How many have best friends as co founders
How many brothers, sisters or family members
How many spouses, girl friends or boy friends
Well I have my spouse as co founder, for 15 years now and you can’t imagine the amount of gloom that brings in personal and professional life.
I am going to share 3 stories from our Saas journey
We started off as Mobisy 2008. Mobisy meant mobile made easy. We were working on something we called Mobitop. It was a mobile runtime for developers to develop apps quickly.. We created successful POC apps also. These worked across Java, Symbian, Android and iOS. But, we were in the middle of the great recession and though everyone wanted apps, No one wanted to pay for them. Our small 15 member team was split into working on the product and making money by doing services. The original founders couldn’t sustain the funds crunch and decided to move on. Only Lalit and I were left. And eventually to survive we started doing more and more services. We left the product initiative to a small team and Lalit started peddling our app development services travelling everywhere. He hated it. A freak accident in 2011 was a turning point. Lalit couldn’t travel for 2 months. Over talking to numerous enterprises and VCs, there had been a seed of idea of building a retail intelligence platform. Lalit himself coded the first version of Bizom and we went live in Diwali that year. There was the difficult task of telling our employees that, hey there are tough times ahead.
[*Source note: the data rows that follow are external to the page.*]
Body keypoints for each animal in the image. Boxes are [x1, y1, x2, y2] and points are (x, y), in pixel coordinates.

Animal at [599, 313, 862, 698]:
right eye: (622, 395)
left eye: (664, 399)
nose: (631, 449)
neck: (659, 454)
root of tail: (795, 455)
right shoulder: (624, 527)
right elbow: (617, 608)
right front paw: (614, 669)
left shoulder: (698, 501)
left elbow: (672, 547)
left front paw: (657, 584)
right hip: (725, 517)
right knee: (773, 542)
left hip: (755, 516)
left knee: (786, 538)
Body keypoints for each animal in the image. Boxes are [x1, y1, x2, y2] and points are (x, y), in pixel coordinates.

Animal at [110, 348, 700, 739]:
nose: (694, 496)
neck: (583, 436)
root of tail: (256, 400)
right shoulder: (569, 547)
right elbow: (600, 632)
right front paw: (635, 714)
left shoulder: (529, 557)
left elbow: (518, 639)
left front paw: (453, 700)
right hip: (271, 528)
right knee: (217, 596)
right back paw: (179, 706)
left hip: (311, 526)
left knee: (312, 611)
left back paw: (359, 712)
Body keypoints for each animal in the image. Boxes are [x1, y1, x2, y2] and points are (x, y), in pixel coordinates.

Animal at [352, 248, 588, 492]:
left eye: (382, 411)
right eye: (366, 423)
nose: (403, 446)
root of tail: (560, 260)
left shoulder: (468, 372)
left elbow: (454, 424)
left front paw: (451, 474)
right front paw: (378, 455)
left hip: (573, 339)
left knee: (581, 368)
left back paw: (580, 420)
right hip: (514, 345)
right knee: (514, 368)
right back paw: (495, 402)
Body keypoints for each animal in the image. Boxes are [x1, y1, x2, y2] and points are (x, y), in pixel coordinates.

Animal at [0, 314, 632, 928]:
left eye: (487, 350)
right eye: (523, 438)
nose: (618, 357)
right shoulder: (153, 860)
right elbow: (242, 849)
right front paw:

This was our real start into Saas.
So pivot pivot pivot.
Think that there is nothing to lose. Overcome fear. Cant meet customers. Sit and code.
Bizom really started to gain recognition and fly in 2015.
About Bizom.
Bizom, Mobisy's flagship product, is the retail intelligence platform for brands and their retailers.
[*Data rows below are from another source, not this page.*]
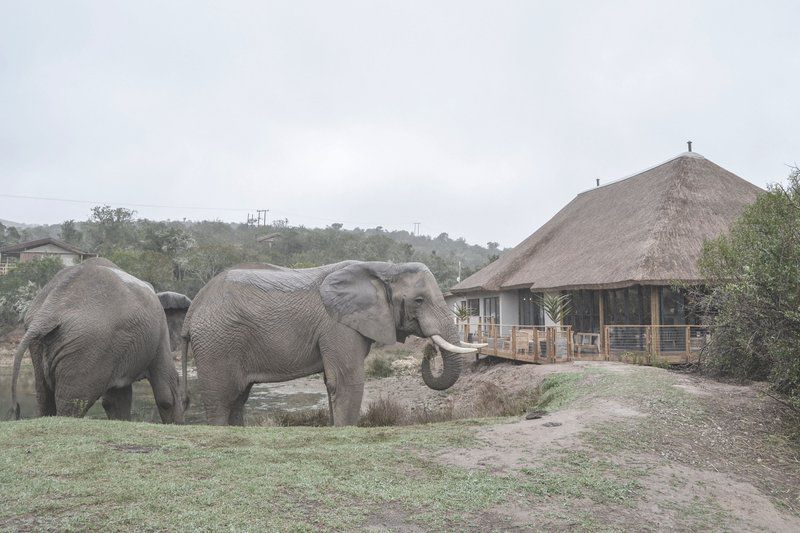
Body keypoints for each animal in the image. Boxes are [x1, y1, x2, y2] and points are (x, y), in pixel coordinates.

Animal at [181, 260, 482, 426]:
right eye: (419, 300)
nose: (429, 351)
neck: (384, 268)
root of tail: (193, 307)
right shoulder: (338, 325)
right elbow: (347, 381)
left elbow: (333, 383)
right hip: (216, 342)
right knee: (221, 399)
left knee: (238, 398)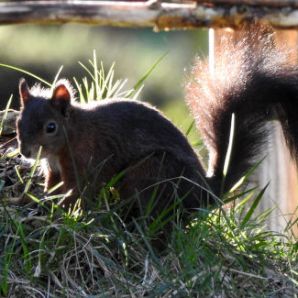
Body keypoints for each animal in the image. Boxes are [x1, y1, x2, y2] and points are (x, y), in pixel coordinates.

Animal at [16, 27, 298, 224]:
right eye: (19, 121)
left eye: (50, 127)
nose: (25, 152)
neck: (71, 135)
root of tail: (204, 192)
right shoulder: (54, 169)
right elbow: (53, 186)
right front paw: (35, 200)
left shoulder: (89, 159)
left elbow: (80, 191)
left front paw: (55, 209)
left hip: (152, 171)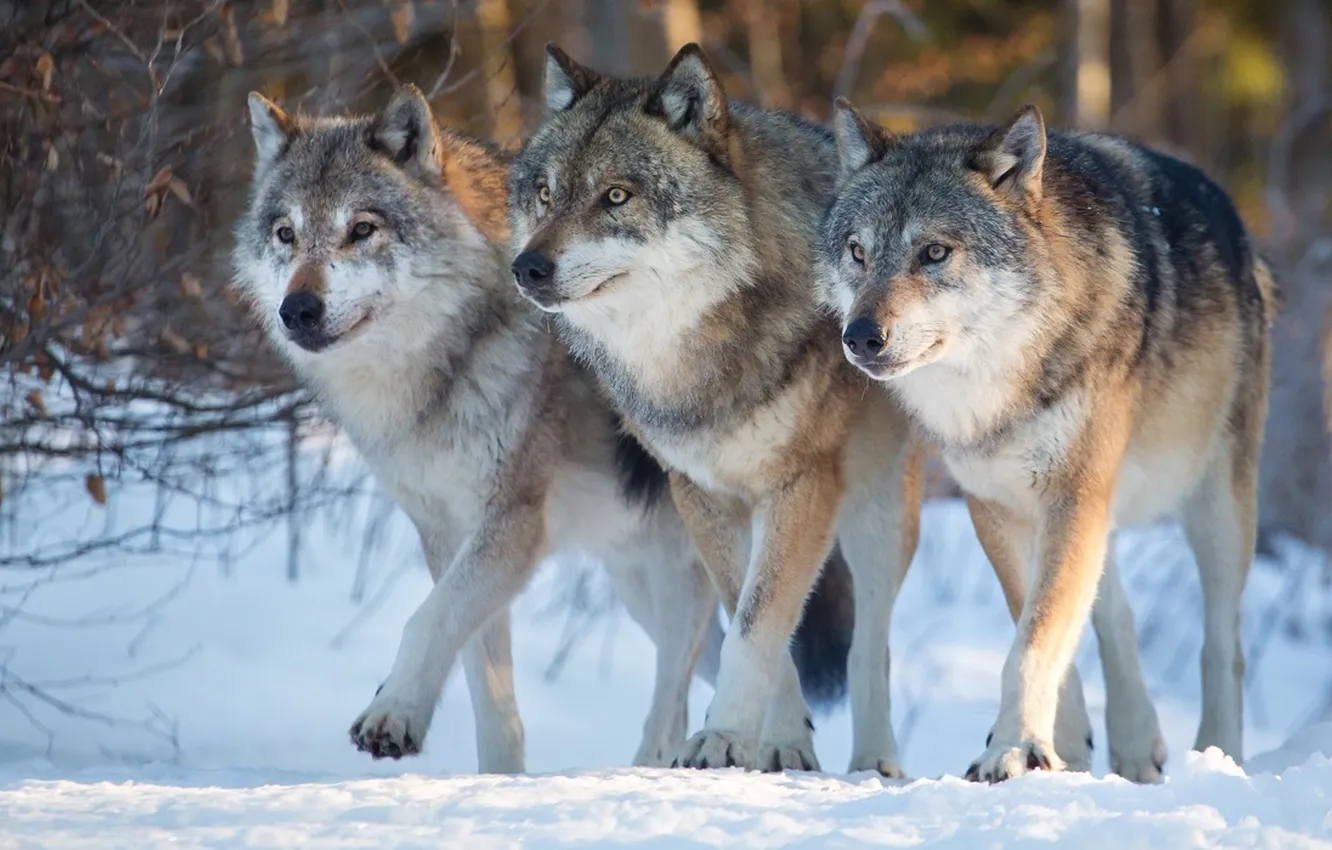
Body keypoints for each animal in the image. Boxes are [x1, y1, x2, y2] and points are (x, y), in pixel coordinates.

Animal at [231, 84, 862, 773]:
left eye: (361, 230)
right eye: (286, 234)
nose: (298, 309)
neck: (447, 360)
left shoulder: (513, 523)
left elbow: (425, 621)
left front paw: (391, 712)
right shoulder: (446, 534)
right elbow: (484, 683)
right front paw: (497, 776)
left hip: (680, 564)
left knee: (690, 669)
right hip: (638, 574)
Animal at [507, 43, 927, 776]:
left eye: (616, 195)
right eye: (546, 195)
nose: (527, 267)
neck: (697, 357)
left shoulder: (802, 485)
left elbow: (761, 622)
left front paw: (723, 736)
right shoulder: (700, 493)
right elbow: (753, 617)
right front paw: (772, 742)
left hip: (875, 511)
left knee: (871, 644)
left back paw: (876, 762)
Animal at [822, 99, 1275, 782]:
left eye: (934, 252)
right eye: (857, 251)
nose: (859, 336)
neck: (1000, 383)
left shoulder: (1071, 494)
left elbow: (1033, 640)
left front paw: (1012, 749)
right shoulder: (998, 505)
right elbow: (1035, 625)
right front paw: (1054, 744)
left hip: (1215, 508)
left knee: (1224, 646)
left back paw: (1218, 757)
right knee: (1115, 611)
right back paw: (1135, 741)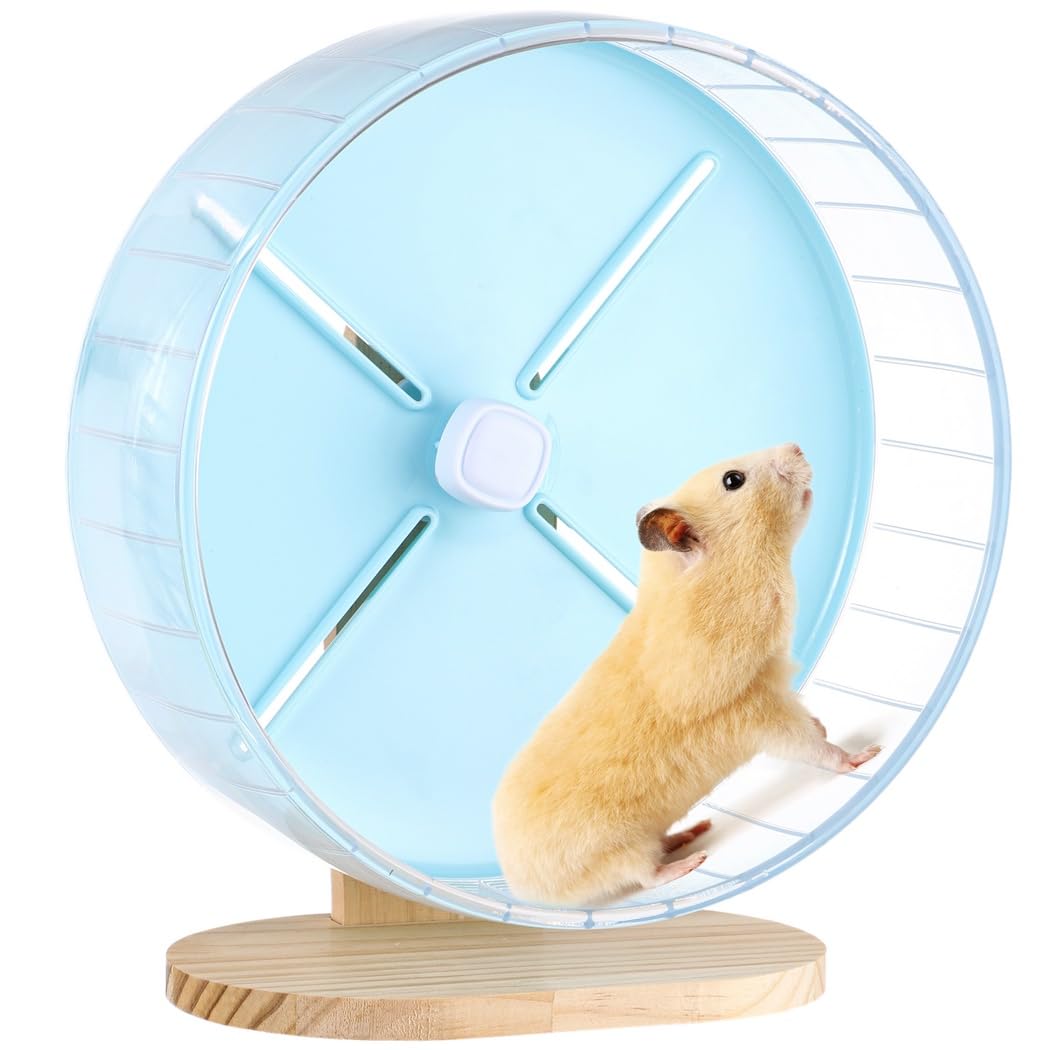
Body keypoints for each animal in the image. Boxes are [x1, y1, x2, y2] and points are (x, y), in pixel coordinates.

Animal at [492, 443, 880, 908]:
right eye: (733, 480)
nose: (797, 447)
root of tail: (517, 884)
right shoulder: (753, 707)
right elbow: (810, 746)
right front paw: (864, 755)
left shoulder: (774, 682)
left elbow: (810, 722)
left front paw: (825, 726)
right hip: (618, 848)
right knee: (645, 876)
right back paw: (690, 856)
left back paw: (691, 832)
We are leaders in providing insights and intelligence to CPG brands in India and emerging markets. We help brands achieve smart distribution by improving their manpower efficiency, channel performance and product performance.
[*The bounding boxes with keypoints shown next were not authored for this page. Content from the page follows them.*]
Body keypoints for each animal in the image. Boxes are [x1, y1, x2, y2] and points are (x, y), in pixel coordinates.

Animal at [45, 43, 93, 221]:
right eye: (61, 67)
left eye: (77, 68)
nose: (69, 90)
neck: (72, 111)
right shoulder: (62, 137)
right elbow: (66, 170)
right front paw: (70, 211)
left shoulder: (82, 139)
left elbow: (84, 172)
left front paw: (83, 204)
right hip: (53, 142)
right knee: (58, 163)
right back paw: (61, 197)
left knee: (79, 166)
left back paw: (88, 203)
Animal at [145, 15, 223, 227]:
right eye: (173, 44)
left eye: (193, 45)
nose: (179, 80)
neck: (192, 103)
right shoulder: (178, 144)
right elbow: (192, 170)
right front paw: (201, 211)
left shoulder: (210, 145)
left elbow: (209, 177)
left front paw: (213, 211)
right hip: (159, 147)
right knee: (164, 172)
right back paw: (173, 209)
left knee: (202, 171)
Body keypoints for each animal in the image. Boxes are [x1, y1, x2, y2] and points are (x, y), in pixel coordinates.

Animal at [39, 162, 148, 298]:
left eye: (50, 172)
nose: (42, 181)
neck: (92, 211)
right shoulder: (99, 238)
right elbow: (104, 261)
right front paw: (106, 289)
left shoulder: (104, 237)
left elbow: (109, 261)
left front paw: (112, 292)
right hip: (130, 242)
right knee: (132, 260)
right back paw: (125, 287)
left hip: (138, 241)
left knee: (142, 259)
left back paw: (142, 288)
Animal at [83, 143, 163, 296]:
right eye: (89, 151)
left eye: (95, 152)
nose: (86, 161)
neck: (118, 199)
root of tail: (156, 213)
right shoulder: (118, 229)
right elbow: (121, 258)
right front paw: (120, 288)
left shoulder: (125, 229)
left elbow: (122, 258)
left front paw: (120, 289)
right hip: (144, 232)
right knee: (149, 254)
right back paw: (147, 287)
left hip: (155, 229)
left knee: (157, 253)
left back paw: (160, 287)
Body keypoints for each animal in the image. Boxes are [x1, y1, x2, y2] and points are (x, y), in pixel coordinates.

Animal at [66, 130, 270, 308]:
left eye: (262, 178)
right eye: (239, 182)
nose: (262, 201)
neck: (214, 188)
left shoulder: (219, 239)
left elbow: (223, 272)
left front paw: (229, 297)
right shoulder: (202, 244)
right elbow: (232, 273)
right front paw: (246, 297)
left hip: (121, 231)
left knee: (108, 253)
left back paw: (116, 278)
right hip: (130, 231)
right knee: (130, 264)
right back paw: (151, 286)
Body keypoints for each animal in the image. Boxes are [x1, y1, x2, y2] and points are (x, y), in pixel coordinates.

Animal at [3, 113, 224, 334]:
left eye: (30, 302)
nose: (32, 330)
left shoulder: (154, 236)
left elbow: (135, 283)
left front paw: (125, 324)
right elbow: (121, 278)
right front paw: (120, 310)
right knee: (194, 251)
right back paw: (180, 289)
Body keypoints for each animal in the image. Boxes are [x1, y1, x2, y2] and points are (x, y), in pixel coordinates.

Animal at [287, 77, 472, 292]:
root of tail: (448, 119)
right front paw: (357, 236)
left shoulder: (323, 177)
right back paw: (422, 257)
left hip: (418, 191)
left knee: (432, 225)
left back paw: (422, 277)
We achieve this by helping businesses first digitise their entire sales and supply chain and later help the move from a push based distribution to a pull based distribution using solutions that facilitate assisted and inspired selling.
The Retail Intelligence Platform enables Brands (selling through mom & pop to distribute smartly and efficiently by utilizing power of technology and data analytics
Question to audience -
Has anyone woken up anxious at night to check in emails if someone has resigned?
It is quite stressful and onerous to keep the employees in sync with the vision of the founders.
Also under the burden of growing the business, we may sometimes loose sense of what employees are feeling.
Although we were getting a lot of traction for Bizom out in the market, trouble was brewing back home. We had a spate of resignations. This was circa 2016.
We had to pause and rethink what we were doing. We did a few things.
Told customers, writing code is not the answer to solving all problems. Processes need to be fixed at their end.
Changed hiring persona
Increased ESOP allocations
Hired a professional Engineering head and professional HR
The picture is from our All Hands in 2018 where we had business and team doubling.
We were on the verge of getting a termsheet and covid struck.
We had been building the customer acquisition growth story for fund raise and had burned up all cash.
Credit notes galore.
Payments due were also delayed.
We put our heads together to do 2 things,
How to survive the cash crunch
Task force for health
We did a few things
Voluntary pay deferral
Promoters took 0 salary
Looked everywhere for credit, deferred all EMIs
Two where to grow
Suddenly everyone wanted digitisation products, not just india, overseas
Doubled down on Africa reachouts
2 more things .. One, there are things you can do for free to keep up employee morale and bond as early teams.
When there is gloom, you can do stuff to cheer up that doesn’t cost much.
Go on a trek with children, spouses
Organise runs in the local park
Declare potluck days
Two, Always believe that no matter how big the hurdles are, this too shall pass. Look at us we grew from working in 800 sq ft shop to one of the only 10m arr company focusing on India !!